What is being asked: Output everything from the line containing "class: Aves" down to the end of the lines as a two-column CSV with the headers field and entry, one row per line. Put each line's text and its answer in one quoted field each, with any line breaks turned into spaces.

***** Listed records *****

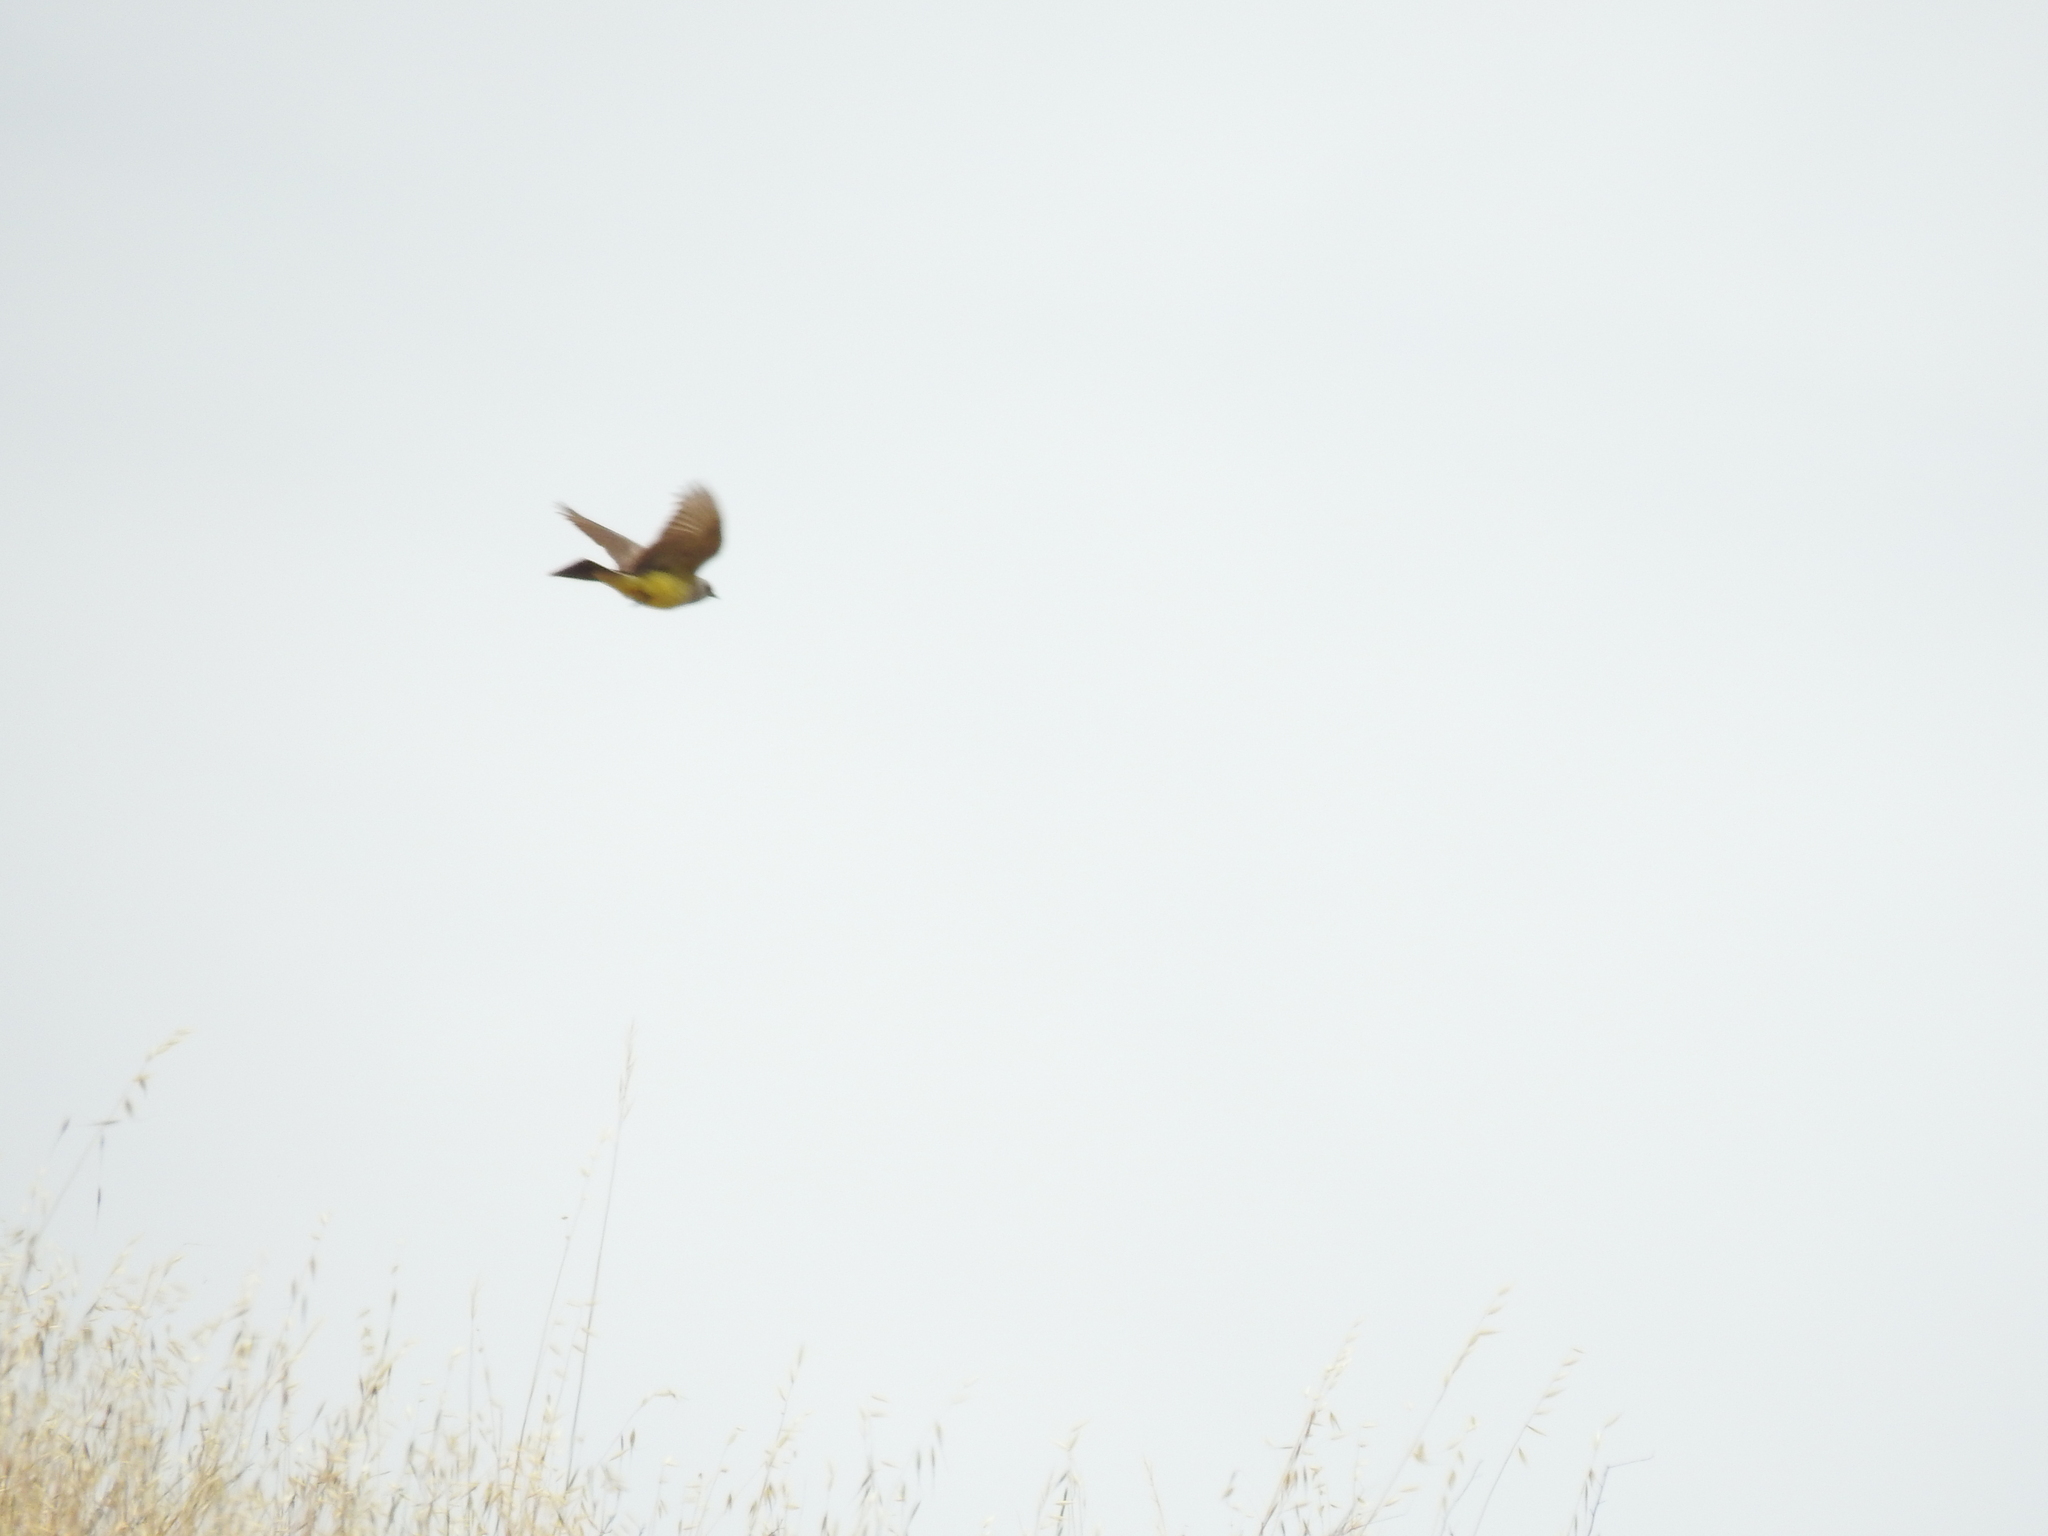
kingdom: Animalia
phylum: Chordata
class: Aves
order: Passeriformes
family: Tyrannidae
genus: Tyrannus
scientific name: Tyrannus verticalis
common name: Western kingbird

*****

Solution:
field,entry
"class:","Aves"
"order:","Passeriformes"
"family:","Tyrannidae"
"genus:","Tyrannus"
"scientific name:","Tyrannus verticalis"
"common name:","Western kingbird"